Ils sont, pour beaucoup d’Américains, le dernier rempart. Impossible d’installer un pouvoir plus autoritaire et centralisé aux Etats-Unis sans leur aval, et sans une chaîne de commandement parfaitement obéissante. Les généraux qui conduisent les différentes armées américaines (Terre, Mer, Air, Espace, Marines) sont pour Donald Trump un écueil incontournable.
Soit le président des Etats-Unis obtient leur allégeance – comme il l’a plusieurs fois réclamé – et il pourra parvenir à ses fins. Soit il sème le désordre dans les rangs du haut commandement, et le risque d’une paralysie de l’Etat, en plein feuilleton du «shutdown» budgétaire, deviendra très réel.
Des généraux pas tous trumpistes
Qui sont ces généraux qui peuvent encore faire obstacle aux visées de Donald Trump? Et pourquoi celui-ci les a-t-il convoqués, mardi 30 septembre, pour une réunion inédite à l’académie des Marines de Quantico, en Virginie? La réponse était contenue dans le discours prononcé, devant les quelque 200 officiers supérieurs des différentes armées, tous généraux à quatre ou cinq étoiles.
Le président y a réitéré son soutien aux purges opérées depuis son arrivée au pouvoir, pour écarter des postes à responsabilité des officiers jugés trop «libéraux» et trop «woke». Il a aussi demandé que les troupes se préparent à lutter contre une possible «invasion de l’intérieur». Il a enfin, à la stupéfaction générale, suggéré que des villes américaines dirigées par des maires démocrates et confrontées à d’importants problèmes de criminalité puissent devenir des «théâtres d’entraînement pour les troupes».
Risque de fracture
Rien, en revanche, pour solliciter directement l’adhésion de ces officiers à sa personne et au mouvement «Make America Great Again». Et pour cause: Donald Trump, comme son secrétaire à la Guerre Pete Hegseth (le nouveau titre du Secrétaire à la Défense) savent que le risque de fracture au sein du haut commandement est réel. Les purges ont déjà fragilisé l’adhésion des officiers supérieurs de l’armée à leur commandant en chef. Pete Hegseth lui-même, déchainé au point de qualifier de «merde» (shit) les consignes de respect de la diversité raciale et sexuelle en vigueur jusqu'à son arrivée à ce poste en début d'année.
Trump, ce président qui évita dans sa jeunesse le recrutement pour partir au Vietnam en raison d'un problème de pied, a-t-il au fond peur de l'armée et de ses cadres? La question est posée. D'autant que plusieurs rapports récents de think tanks, sur les orientations diplomatiques du Chef de l’Etat (en faveur de la Russie de Poutine, en faveur d’Israël sans réserve, en faveur d’un racket systématique des alliés européens) alimentent un débat, au sein des forces américaines, sur les vraies intentions de la Maison Blanche.
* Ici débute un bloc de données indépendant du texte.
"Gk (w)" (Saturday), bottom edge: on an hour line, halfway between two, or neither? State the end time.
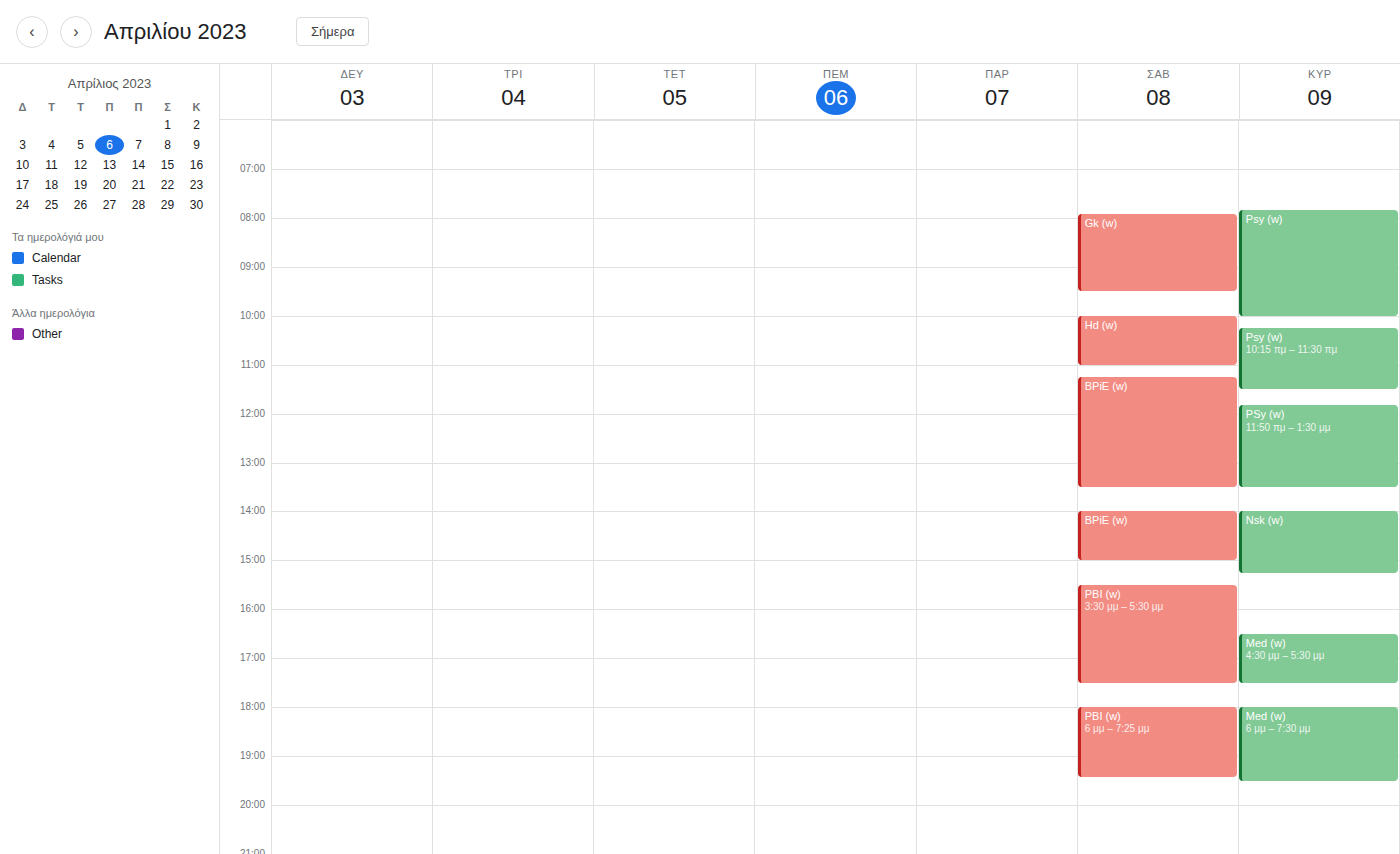
9:30 AM -- halfway between the 9 AM and 10 AM lines.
S’agit-il, par ces biais, de consolider la puissance des Etats-Unis à l’heure de la rivalité avec la Chine qui, un jour, pourrait déboucher sur un conflit en Asie? Ou s’agit-il, ni plus ni moins, de faire de l’armée le gardien des intérêts de l’Amérique MAGA et du clan Trump?
Le poids des classes populaires
Le «shutdown» budgétaire, que l’administration Trump aborde en bulldozer face aux démocrates, conforte ce malaise au sein d’une armée dont les troupes – et une partie du commandement – sont issues des classes populaires. Comment imaginer l’adhésion des soldats, des sous-officiers et de nombreux officiers à une politique qui pourrait couper à terme les subsides sociaux dont bénéficient leurs familles?
Quid, aussi, des relations entre le haut commandement et les industriels de l’armement que la politique de Trump est en train d’enrichir considérablement, puisque les alliés des Etats-Unis au sein de l’OTAN les commandes? Les plaintes surgissent sur les conflits d’intérêts et face au risque de voir les plans stratégiques de l’armée être adaptés aux armements produits, alors que ce devrait être le contraire. Point très sensible enfin: la protection sociale et médicale des vétérans (15 millions de personnes), que certains idéologues républicains veulent raboter.
L’image du général américain dévoué à son pays et à son président demeure. Pour l’heure, aucune voix ne s’élève publiquement pour défier Donald Trump. Personne n’a encore embrayé le pas aux généraux Kelly ou Milley, ses collaborateurs durant le premier mandat, devenus les plus farouches détracteurs de l’actuel «Commander in Chief».
Reste une réalité: l’armée américaine, forte d’1,3 million d’hommes et d’un budget annuel de 700 milliards de dollars, n’est pas encore soumise aux visées nationales populistes et autoritaristes de son président. Il faudra, pour y parvenir, bien plus qu'un discours devant les généraux les plus étoilés.